Les résultats de l’étude ont été largement médiatisés,avant tout débat scientifique, avec la publication de photos impressionnantes de rats déformés par les tumeurs. Les critiques n’ont pas manqué de fuser sur la méthodologie suivie : choix de la race de rats (sujette aux tumeurs), nombre de rats étudiés, régime suivi en dehors du maïs etc…Mais également sur Séralini lui-même, opposé aux OGM et les sponsors de l’étude qui sont du même côté. Mais Séralini aurait-il obtenu de l’argent de la part des pro-OGM ? Bien entendu il serait plus que souhaitable que ces études soient réalisées par des scientifiques indépendants, sans idée préconçue, et avec des crédits publics, mais il faut souligner qu’en France c’est plutôt difficile : n’a-t-on pas récemment détruit une culture de plantes OGM alors qu’elle était destinée à évaluer les inconvénients des OGM ? Attitude purement idéologique qui ne recherche aucunement à établir la vérité sur des bases scientifiques.
La question est pourtant capitale de savoir si oui ou non les OGM sont nuisibles pour la santé. Une seule étude ne suffit pas, d’autres devraient être faites indépendamment de celles des industriels dont l’intérêt est évident et de façon prolongée comme l’a fait l’équipe de Séralini. Il faut cependant remarquer que rien n’a été observé malgré la large utilisation des OGM dans le monde, que nous absorbons depuis longtemps des plantes hybrides sans inconvénient, à moins d’admettre qu’une manipulation génétique artificielle est par définition toxique, alors qu’une manipulation génétique naturelle ne l’est pas.

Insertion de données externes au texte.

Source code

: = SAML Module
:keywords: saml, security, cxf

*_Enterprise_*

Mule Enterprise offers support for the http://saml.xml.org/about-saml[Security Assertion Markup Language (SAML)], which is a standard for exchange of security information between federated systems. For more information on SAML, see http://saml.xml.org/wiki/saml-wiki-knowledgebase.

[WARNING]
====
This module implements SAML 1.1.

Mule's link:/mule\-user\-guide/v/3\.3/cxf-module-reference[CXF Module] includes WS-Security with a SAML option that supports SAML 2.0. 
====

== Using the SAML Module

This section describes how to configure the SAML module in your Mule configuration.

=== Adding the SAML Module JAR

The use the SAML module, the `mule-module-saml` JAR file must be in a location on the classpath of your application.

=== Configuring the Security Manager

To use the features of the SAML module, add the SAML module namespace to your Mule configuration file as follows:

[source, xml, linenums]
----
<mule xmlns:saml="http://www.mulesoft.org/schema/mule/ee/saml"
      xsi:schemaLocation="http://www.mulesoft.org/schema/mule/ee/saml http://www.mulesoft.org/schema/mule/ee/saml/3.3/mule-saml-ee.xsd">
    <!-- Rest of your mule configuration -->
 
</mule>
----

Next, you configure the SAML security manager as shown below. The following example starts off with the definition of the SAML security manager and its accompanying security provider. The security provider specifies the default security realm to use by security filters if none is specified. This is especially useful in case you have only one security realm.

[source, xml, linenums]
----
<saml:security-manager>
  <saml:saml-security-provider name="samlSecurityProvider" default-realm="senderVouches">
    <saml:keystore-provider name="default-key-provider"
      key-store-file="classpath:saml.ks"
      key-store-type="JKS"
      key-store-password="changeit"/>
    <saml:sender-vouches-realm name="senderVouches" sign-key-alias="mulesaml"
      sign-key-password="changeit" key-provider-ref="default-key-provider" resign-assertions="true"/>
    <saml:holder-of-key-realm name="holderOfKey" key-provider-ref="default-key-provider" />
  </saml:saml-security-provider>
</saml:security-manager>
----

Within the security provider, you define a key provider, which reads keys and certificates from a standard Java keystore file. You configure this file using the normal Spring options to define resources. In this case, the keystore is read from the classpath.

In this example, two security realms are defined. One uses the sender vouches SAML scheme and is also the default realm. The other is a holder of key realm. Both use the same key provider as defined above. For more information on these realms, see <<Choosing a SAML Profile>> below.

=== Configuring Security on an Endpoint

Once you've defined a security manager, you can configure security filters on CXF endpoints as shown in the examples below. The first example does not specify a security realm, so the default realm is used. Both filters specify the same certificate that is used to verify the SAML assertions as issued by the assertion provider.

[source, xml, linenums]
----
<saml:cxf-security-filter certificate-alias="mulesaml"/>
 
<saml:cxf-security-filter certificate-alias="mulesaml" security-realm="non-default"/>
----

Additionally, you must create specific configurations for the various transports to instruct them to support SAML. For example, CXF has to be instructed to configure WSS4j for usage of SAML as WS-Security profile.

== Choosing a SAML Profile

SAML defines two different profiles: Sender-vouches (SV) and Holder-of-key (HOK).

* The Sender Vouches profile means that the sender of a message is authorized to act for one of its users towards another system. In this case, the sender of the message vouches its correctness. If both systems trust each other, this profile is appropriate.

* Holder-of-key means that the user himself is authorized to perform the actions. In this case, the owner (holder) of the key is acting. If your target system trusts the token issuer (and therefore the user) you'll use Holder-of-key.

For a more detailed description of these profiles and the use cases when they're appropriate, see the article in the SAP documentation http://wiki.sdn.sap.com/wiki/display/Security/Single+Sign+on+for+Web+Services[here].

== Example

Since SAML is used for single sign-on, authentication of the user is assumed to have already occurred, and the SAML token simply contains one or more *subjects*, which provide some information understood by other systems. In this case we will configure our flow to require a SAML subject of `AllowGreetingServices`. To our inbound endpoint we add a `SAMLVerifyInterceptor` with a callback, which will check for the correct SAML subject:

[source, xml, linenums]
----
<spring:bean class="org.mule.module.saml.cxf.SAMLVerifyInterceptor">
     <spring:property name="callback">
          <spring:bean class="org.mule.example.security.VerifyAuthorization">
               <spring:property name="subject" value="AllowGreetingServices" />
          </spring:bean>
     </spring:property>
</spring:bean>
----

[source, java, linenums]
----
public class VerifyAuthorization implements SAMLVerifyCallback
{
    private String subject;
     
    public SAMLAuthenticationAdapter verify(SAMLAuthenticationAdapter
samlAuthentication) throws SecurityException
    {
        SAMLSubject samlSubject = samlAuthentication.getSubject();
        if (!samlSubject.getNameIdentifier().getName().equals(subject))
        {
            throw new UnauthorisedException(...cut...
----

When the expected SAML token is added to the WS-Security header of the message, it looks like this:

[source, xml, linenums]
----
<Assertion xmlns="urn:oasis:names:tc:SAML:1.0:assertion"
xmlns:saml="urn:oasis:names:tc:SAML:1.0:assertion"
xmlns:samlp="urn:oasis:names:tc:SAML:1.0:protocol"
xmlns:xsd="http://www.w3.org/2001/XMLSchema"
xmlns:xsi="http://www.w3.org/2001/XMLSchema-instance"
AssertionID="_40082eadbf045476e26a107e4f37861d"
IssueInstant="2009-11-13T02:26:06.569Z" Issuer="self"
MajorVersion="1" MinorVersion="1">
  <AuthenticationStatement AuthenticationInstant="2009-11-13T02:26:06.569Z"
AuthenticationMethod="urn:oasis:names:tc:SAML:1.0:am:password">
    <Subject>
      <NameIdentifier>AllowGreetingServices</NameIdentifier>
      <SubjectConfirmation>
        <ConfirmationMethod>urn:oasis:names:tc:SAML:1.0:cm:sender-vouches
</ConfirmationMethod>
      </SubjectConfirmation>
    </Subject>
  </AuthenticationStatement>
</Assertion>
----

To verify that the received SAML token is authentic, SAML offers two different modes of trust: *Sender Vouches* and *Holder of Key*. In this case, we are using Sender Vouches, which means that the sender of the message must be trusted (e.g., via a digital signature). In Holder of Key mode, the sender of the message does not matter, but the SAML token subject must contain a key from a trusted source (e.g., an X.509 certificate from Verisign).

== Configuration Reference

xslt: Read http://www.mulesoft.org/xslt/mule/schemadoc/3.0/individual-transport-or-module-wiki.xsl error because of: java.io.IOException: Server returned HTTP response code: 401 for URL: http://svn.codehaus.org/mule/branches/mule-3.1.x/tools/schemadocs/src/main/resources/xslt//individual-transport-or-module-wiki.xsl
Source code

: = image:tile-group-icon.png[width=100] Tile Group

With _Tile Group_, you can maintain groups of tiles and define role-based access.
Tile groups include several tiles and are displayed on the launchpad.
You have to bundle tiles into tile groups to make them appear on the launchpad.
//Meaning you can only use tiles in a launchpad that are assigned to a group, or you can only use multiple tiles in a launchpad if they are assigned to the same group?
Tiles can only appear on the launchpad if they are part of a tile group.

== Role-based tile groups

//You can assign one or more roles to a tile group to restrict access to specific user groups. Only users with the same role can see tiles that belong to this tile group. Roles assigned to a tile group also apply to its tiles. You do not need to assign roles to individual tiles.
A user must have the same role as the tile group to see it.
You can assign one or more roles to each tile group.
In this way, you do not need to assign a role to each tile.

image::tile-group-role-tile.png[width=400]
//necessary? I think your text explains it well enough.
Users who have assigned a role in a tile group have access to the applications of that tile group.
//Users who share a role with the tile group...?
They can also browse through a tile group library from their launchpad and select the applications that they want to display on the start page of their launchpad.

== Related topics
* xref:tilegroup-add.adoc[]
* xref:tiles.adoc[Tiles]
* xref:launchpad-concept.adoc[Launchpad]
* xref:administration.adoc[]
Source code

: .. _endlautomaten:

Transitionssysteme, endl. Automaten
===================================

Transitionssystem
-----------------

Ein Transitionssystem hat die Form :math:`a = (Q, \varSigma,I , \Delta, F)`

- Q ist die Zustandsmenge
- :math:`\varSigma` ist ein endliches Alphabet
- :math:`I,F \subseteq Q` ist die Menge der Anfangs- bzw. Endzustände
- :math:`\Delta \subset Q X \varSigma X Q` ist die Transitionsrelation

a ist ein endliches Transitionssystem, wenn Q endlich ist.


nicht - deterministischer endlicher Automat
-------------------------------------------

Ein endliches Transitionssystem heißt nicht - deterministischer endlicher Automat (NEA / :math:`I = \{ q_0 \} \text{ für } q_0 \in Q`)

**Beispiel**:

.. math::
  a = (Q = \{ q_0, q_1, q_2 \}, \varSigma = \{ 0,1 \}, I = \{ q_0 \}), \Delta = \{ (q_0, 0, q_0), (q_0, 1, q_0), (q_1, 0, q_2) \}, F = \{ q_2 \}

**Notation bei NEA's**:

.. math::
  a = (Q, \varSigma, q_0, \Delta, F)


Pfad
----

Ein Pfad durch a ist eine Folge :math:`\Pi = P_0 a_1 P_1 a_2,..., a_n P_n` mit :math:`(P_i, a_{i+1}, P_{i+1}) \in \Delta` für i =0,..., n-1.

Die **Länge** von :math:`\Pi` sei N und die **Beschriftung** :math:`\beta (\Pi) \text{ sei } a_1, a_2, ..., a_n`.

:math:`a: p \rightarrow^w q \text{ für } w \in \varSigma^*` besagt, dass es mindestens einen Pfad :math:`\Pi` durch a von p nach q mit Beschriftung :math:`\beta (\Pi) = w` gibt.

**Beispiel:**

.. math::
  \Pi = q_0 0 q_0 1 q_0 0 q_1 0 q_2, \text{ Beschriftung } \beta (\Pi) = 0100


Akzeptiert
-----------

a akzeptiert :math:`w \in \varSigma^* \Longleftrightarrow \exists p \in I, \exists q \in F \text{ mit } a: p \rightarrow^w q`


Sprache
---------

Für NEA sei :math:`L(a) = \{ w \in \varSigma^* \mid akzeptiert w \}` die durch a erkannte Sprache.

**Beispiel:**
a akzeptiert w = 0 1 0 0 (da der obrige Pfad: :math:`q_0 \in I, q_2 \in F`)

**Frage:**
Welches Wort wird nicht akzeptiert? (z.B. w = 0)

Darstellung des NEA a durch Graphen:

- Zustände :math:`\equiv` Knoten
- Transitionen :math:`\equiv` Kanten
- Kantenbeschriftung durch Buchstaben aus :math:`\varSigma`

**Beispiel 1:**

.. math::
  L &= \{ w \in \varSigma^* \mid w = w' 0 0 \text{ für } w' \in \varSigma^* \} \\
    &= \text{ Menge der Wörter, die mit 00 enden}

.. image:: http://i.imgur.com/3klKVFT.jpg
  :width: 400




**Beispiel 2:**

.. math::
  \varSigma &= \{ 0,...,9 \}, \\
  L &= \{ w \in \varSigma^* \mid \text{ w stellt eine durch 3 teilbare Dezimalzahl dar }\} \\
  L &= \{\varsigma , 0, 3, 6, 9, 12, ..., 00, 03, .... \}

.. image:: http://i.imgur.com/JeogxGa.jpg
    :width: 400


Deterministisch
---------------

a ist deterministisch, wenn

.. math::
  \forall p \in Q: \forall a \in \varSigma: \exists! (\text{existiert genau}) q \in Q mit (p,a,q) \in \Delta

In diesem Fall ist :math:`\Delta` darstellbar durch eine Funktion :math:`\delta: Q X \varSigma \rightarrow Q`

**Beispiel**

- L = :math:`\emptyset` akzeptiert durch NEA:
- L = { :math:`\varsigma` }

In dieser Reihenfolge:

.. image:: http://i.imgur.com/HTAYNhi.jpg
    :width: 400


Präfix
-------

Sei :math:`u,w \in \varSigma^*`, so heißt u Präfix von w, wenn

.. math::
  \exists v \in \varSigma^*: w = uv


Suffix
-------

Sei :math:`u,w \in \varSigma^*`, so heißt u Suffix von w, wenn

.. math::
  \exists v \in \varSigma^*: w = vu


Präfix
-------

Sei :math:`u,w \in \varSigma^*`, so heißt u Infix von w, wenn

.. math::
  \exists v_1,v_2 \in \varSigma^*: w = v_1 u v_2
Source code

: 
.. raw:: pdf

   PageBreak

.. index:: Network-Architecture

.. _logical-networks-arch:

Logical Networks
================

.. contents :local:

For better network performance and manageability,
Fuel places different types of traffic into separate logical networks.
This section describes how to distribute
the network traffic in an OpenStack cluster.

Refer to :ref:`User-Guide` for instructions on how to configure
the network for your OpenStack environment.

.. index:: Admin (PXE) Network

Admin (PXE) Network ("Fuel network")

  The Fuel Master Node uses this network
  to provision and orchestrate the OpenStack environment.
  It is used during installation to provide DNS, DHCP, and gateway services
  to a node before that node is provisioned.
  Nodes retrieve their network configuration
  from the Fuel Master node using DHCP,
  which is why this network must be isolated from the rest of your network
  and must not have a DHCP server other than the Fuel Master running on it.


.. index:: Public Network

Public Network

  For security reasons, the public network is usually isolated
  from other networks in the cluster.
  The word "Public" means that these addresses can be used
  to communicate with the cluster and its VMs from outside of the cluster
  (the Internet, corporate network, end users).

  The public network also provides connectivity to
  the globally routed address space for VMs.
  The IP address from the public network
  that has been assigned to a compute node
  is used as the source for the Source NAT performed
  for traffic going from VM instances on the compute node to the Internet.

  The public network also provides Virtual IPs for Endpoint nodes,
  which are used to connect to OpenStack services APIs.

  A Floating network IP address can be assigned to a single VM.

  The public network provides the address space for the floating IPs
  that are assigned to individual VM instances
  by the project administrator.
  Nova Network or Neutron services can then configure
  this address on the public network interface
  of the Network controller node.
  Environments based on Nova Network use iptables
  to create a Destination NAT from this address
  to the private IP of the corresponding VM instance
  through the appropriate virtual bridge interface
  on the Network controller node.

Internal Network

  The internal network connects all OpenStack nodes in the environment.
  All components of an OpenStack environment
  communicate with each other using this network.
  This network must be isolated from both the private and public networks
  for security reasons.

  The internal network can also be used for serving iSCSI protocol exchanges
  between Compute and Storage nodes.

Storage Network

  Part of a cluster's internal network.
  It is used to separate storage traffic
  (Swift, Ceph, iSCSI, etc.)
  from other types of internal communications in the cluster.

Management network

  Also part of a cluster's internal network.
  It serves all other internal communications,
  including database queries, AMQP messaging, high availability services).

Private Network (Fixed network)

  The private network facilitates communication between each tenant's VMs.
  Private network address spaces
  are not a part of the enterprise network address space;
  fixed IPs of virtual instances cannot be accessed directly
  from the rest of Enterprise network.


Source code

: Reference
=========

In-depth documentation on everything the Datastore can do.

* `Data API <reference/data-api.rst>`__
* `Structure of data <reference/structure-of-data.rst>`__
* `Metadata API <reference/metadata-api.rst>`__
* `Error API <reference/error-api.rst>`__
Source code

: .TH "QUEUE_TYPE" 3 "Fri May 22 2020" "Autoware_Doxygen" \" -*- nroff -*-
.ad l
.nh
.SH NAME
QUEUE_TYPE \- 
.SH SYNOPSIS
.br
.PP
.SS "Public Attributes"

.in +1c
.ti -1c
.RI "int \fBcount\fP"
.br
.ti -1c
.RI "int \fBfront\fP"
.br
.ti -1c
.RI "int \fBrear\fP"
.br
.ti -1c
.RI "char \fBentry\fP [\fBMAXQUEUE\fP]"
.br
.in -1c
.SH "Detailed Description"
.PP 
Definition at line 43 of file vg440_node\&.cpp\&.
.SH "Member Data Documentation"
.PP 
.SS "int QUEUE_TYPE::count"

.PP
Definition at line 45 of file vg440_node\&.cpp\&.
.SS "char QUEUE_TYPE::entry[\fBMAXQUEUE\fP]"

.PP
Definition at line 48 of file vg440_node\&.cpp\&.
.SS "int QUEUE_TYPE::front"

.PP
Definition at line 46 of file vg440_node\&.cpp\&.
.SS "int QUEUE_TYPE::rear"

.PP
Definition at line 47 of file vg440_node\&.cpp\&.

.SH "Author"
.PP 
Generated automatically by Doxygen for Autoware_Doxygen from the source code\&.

Reste à savoir pourquoi les OGM seraient toxiques. Bien entendu, l’ADN des plantes modifiées est entièrement détruit par l’intestin, il est donc impossible qu’un gène de cet ADN puisse s’incorporer à l’ADN des cellules des animaux et des humains et modifier leur comportement en provoquant, par exemple, des tumeurs. L’hypothèse de Séralini est que l’enzyme produite en grande quantité permettant au maïs NK 603 de tolérer le Roundup perturberait le métabolisme des cellules du maïs aux dépens de composés protecteurs. Mais il faudrait admettre que cette enzyme n’est pas détruite par l’intestin, et que si elle traverse la barrière intestinale, elle ait le même effet dans la cellule animale que celui qu’elle a dans la cellule des plantes. On voit que cette étude, aussi impressionnante soit-elle, ne clôt pas le débat.